[WHAT YOU ARE ASKED TO DO]: The stretch wanted below opens at the line containing "G04 APERTURE LIST*" and closes at the line containing "X35700319Y-85718813D02*". Please return it exactly, with no other lines.

(Stored items)

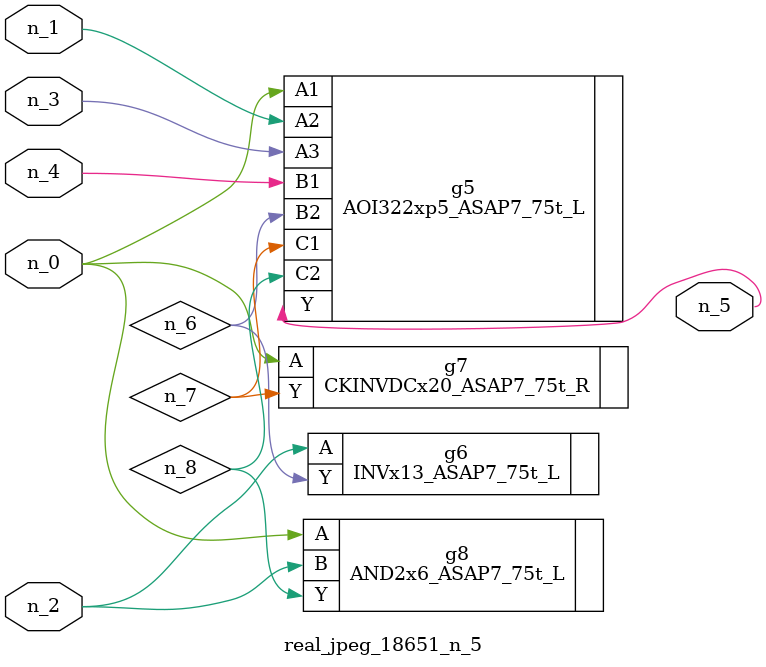
<source format=v>
module real_jpeg_18651_n_5 (n_4, n_0, n_1, n_2, n_3, n_5);

input n_4;
input n_0;
input n_1;
input n_2;
input n_3;

output n_5;

wire n_8;
wire n_6;
wire n_7;

AOI322xp5_ASAP7_75t_L g5 ( 
.A1(n_0),
.A2(n_1),
.A3(n_3),
.B1(n_4),
.B2(n_6),
.C1(n_7),
.C2(n_8),
.Y(n_5)
);

CKINVDCx20_ASAP7_75t_R g7 ( 
.A(n_0),
.Y(n_7)
);

AND2x6_ASAP7_75t_L g8 ( 
.A(n_0),
.B(n_2),
.Y(n_8)
);

INVx13_ASAP7_75t_L g6 ( 
.A(n_2),
.Y(n_6)
);


endmodule
</source>
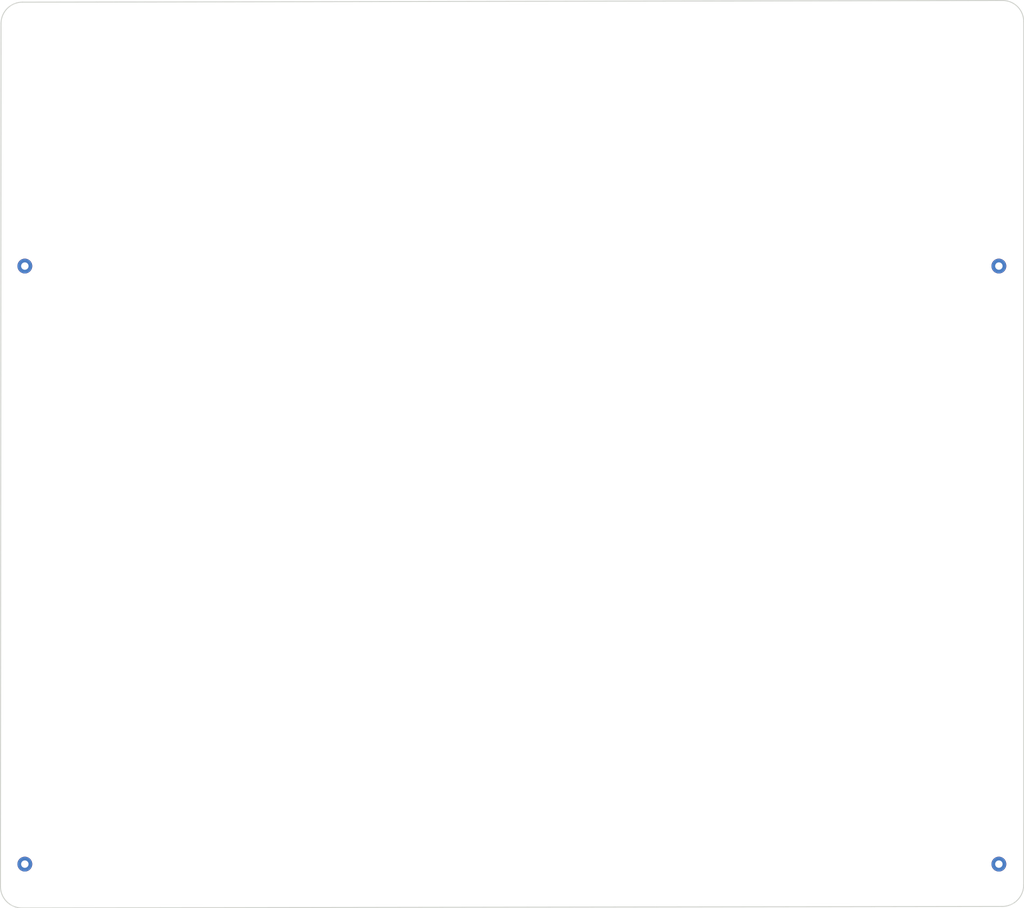
<source format=kicad_pcb>
(kicad_pcb (version 20210228) (generator pcbnew)

  (general
    (thickness 1.6)
  )

  (paper "A4")
  (layers
    (0 "F.Cu" signal)
    (31 "B.Cu" signal)
    (32 "B.Adhes" user "B.Adhesive")
    (33 "F.Adhes" user "F.Adhesive")
    (34 "B.Paste" user)
    (35 "F.Paste" user)
    (36 "B.SilkS" user "B.Silkscreen")
    (37 "F.SilkS" user "F.Silkscreen")
    (38 "B.Mask" user)
    (39 "F.Mask" user)
    (40 "Dwgs.User" user "User.Drawings")
    (41 "Cmts.User" user "User.Comments")
    (42 "Eco1.User" user "User.Eco1")
    (43 "Eco2.User" user "User.Eco2")
    (44 "Edge.Cuts" user)
    (45 "Margin" user)
    (46 "B.CrtYd" user "B.Courtyard")
    (47 "F.CrtYd" user "F.Courtyard")
    (48 "B.Fab" user)
    (49 "F.Fab" user)
    (50 "User.1" user)
    (51 "User.2" user)
    (52 "User.3" user)
    (53 "User.4" user)
    (54 "User.5" user)
    (55 "User.6" user)
    (56 "User.7" user)
    (57 "User.8" user)
    (58 "User.9" user)
  )

  (setup
    (pad_to_mask_clearance 0)
    (pcbplotparams
      (layerselection 0x00010fc_ffffffff)
      (disableapertmacros false)
      (usegerberextensions false)
      (usegerberattributes true)
      (usegerberadvancedattributes true)
      (creategerberjobfile true)
      (svguseinch false)
      (svgprecision 6)
      (excludeedgelayer true)
      (plotframeref false)
      (viasonmask false)
      (mode 1)
      (useauxorigin false)
      (hpglpennumber 1)
      (hpglpenspeed 20)
      (hpglpendiameter 15.000000)
      (dxfpolygonmode true)
      (dxfimperialunits true)
      (dxfusepcbnewfont true)
      (psnegative false)
      (psa4output false)
      (plotreference true)
      (plotvalue true)
      (plotinvisibletext false)
      (sketchpadsonfab false)
      (subtractmaskfromsilk false)
      (outputformat 1)
      (mirror false)
      (drillshape 1)
      (scaleselection 1)
      (outputdirectory "")
    )
  )


  (net 0 "")

  (footprint (layer "F.Cu") (at 60.4 122.8))

  (footprint (layer "F.Cu") (at 160.4 184.2))

  (footprint (layer "F.Cu") (at 160.4 122.8))

  (footprint (layer "F.Cu") (at 60.4 184.2))

  (gr_line (start 162.947108 97.690029) (end 162.944365 186.344365) (layer "Edge.Cuts") (width 0.1) (tstamp 27db3e33-3445-4b98-bbce-b180133dc39a))
  (gr_line (start 160.747109 95.534394) (end 60.155635 95.705635) (layer "Edge.Cuts") (width 0.1) (tstamp 622a7d99-08de-459b-9bd9-f5b27371b721))
  (gr_line (start 57.9 186.5) (end 57.955635 97.905635) (layer "Edge.Cuts") (width 0.1) (tstamp 8becb411-a2df-43de-9455-c670aa699aa3))
  (gr_arc (start 160.791026 97.690029) (end 160.747109 95.534394) (angle 91.16713205) (layer "Edge.Cuts") (width 0.1) (tstamp 99397dd0-b566-4407-81dd-4d3a28d408ba))
  (gr_line (start 160.744365 188.544365) (end 60.1 188.7) (layer "Edge.Cuts") (width 0.1) (tstamp 9f109dc4-0656-40c4-823b-a7199410ae9f))
  (gr_arc (start 60.155635 97.905635) (end 60.155635 95.705635) (angle -90) (layer "Edge.Cuts") (width 0.1) (tstamp ac8915bc-6d40-46dd-952d-6910c7026d15))
  (gr_arc (start 60.1 186.5) (end 60.1 188.7) (angle 90) (layer "Edge.Cuts") (width 0.1) (tstamp d96ca599-6535-4dbe-b4f5-663fe2e68956))
  (gr_arc (start 160.744365 186.344365) (end 162.944365 186.344365) (angle 90) (layer "Edge.Cuts") (width 0.1) (tstamp ef1ac50e-afcf-4333-aeb2-ec8ab3825bb3))

)

</source>
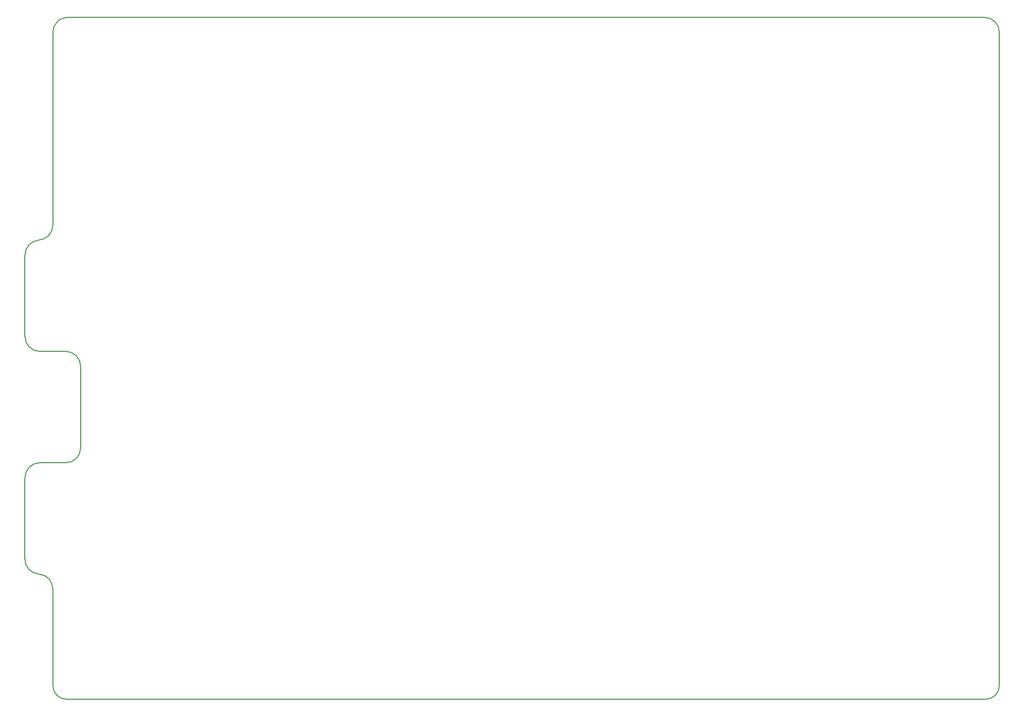
<source format=gbr>
G04 #@! TF.GenerationSoftware,KiCad,Pcbnew,(5.0.0)*
G04 #@! TF.CreationDate,2018-12-18T11:16:47+09:00*
G04 #@! TF.ProjectId,hecomi_R,6865636F6D695F522E6B696361645F70,rev?*
G04 #@! TF.SameCoordinates,Original*
G04 #@! TF.FileFunction,Profile,NP*
%FSLAX46Y46*%
G04 Gerber Fmt 4.6, Leading zero omitted, Abs format (unit mm)*
G04 Created by KiCad (PCBNEW (5.0.0)) date 12/18/18 11:16:47*
%MOMM*%
%LPD*%
G01*
G04 APERTURE LIST*
%ADD10C,0.200000*%
%ADD11C,0.150000*%
G04 APERTURE END LIST*
D10*
X40481250Y-107156250D02*
G75*
G02X38100000Y-104775000I0J2381250D01*
G01*
X200025000Y-104775000D02*
G75*
G02X197643750Y-107156250I-2381250J0D01*
G01*
D11*
X38100000Y6985000D02*
G75*
G02X40640000Y9525000I2540000J0D01*
G01*
X35700319Y-28581187D02*
G75*
G03X33337500Y-31115000I177181J-2533813D01*
G01*
X35737181Y-28568813D02*
G75*
G03X38100000Y-26035000I-177181J2533813D01*
G01*
X35877500Y-47625000D02*
G75*
G02X33337500Y-45085000I0J2540000D01*
G01*
X40322500Y-47625000D02*
G75*
G02X42862500Y-50165000I0J-2540000D01*
G01*
X42862500Y-64135000D02*
G75*
G02X40322500Y-66675000I-2540000J0D01*
G01*
X33337500Y-69215000D02*
G75*
G02X35877500Y-66675000I2540000J0D01*
G01*
X35700319Y-85718813D02*
G75*
G02X33337500Y-83185000I177181J2533813D01*
G01*
X35737181Y-85731187D02*
G75*
G02X38100000Y-88265000I-177181J-2533813D01*
G01*
X197485000Y9525000D02*
G75*
G02X200025000Y6985000I0J-2540000D01*
G01*
X38100000Y-26035000D02*
X38100000Y6985000D01*
D10*
X200025000Y-104775000D02*
X200025000Y6985000D01*
X40481250Y-107156250D02*
X197643750Y-107156250D01*
X38100000Y-88265000D02*
X38100000Y-104775000D01*
X33337500Y-69215000D02*
X33337500Y-83185000D01*
X40322500Y-66675000D02*
X35877500Y-66675000D01*
X42862500Y-50165000D02*
X42862500Y-64135000D01*
X35877500Y-47625000D02*
X40322500Y-47625000D01*
X33337500Y-31115000D02*
X33337500Y-45085000D01*
X197485000Y9525000D02*
X40640000Y9525000D01*
M02*

</source>
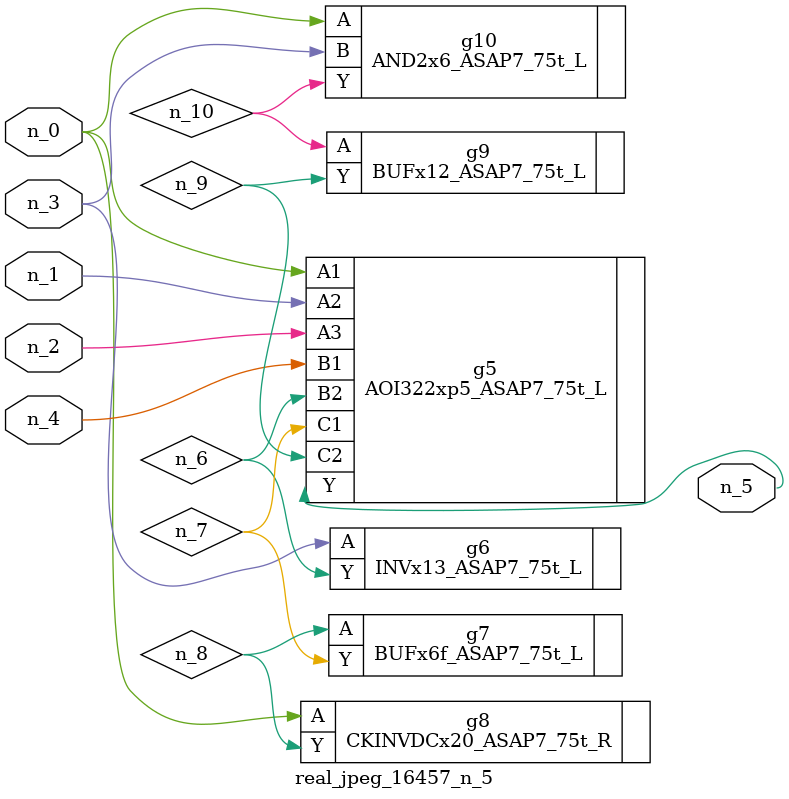
<source format=v>
module real_jpeg_16457_n_5 (n_4, n_0, n_1, n_2, n_3, n_5);

input n_4;
input n_0;
input n_1;
input n_2;
input n_3;

output n_5;

wire n_8;
wire n_6;
wire n_7;
wire n_10;
wire n_9;

AOI322xp5_ASAP7_75t_L g5 ( 
.A1(n_0),
.A2(n_1),
.A3(n_2),
.B1(n_4),
.B2(n_6),
.C1(n_7),
.C2(n_9),
.Y(n_5)
);

CKINVDCx20_ASAP7_75t_R g8 ( 
.A(n_0),
.Y(n_8)
);

AND2x6_ASAP7_75t_L g10 ( 
.A(n_0),
.B(n_3),
.Y(n_10)
);

INVx13_ASAP7_75t_L g6 ( 
.A(n_3),
.Y(n_6)
);

BUFx6f_ASAP7_75t_L g7 ( 
.A(n_8),
.Y(n_7)
);

BUFx12_ASAP7_75t_L g9 ( 
.A(n_10),
.Y(n_9)
);


endmodule
</source>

[OUTPUT FOR THIS EXERCISE]:
G04 APERTURE LIST*
%ADD10C,0.200000*%
%ADD11C,0.150000*%
G04 APERTURE END LIST*
D10*
X40481250Y-107156250D02*
G75*
G02X38100000Y-104775000I0J2381250D01*
G01*
X200025000Y-104775000D02*
G75*
G02X197643750Y-107156250I-2381250J0D01*
G01*
D11*
X38100000Y6985000D02*
G75*
G02X40640000Y9525000I2540000J0D01*
G01*
X35700319Y-28581187D02*
G75*
G03X33337500Y-31115000I177181J-2533813D01*
G01*
X35737181Y-28568813D02*
G75*
G03X38100000Y-26035000I-177181J2533813D01*
G01*
X35877500Y-47625000D02*
G75*
G02X33337500Y-45085000I0J2540000D01*
G01*
X40322500Y-47625000D02*
G75*
G02X42862500Y-50165000I0J-2540000D01*
G01*
X42862500Y-64135000D02*
G75*
G02X40322500Y-66675000I-2540000J0D01*
G01*
X33337500Y-69215000D02*
G75*
G02X35877500Y-66675000I2540000J0D01*
G01*
X35700319Y-85718813D02*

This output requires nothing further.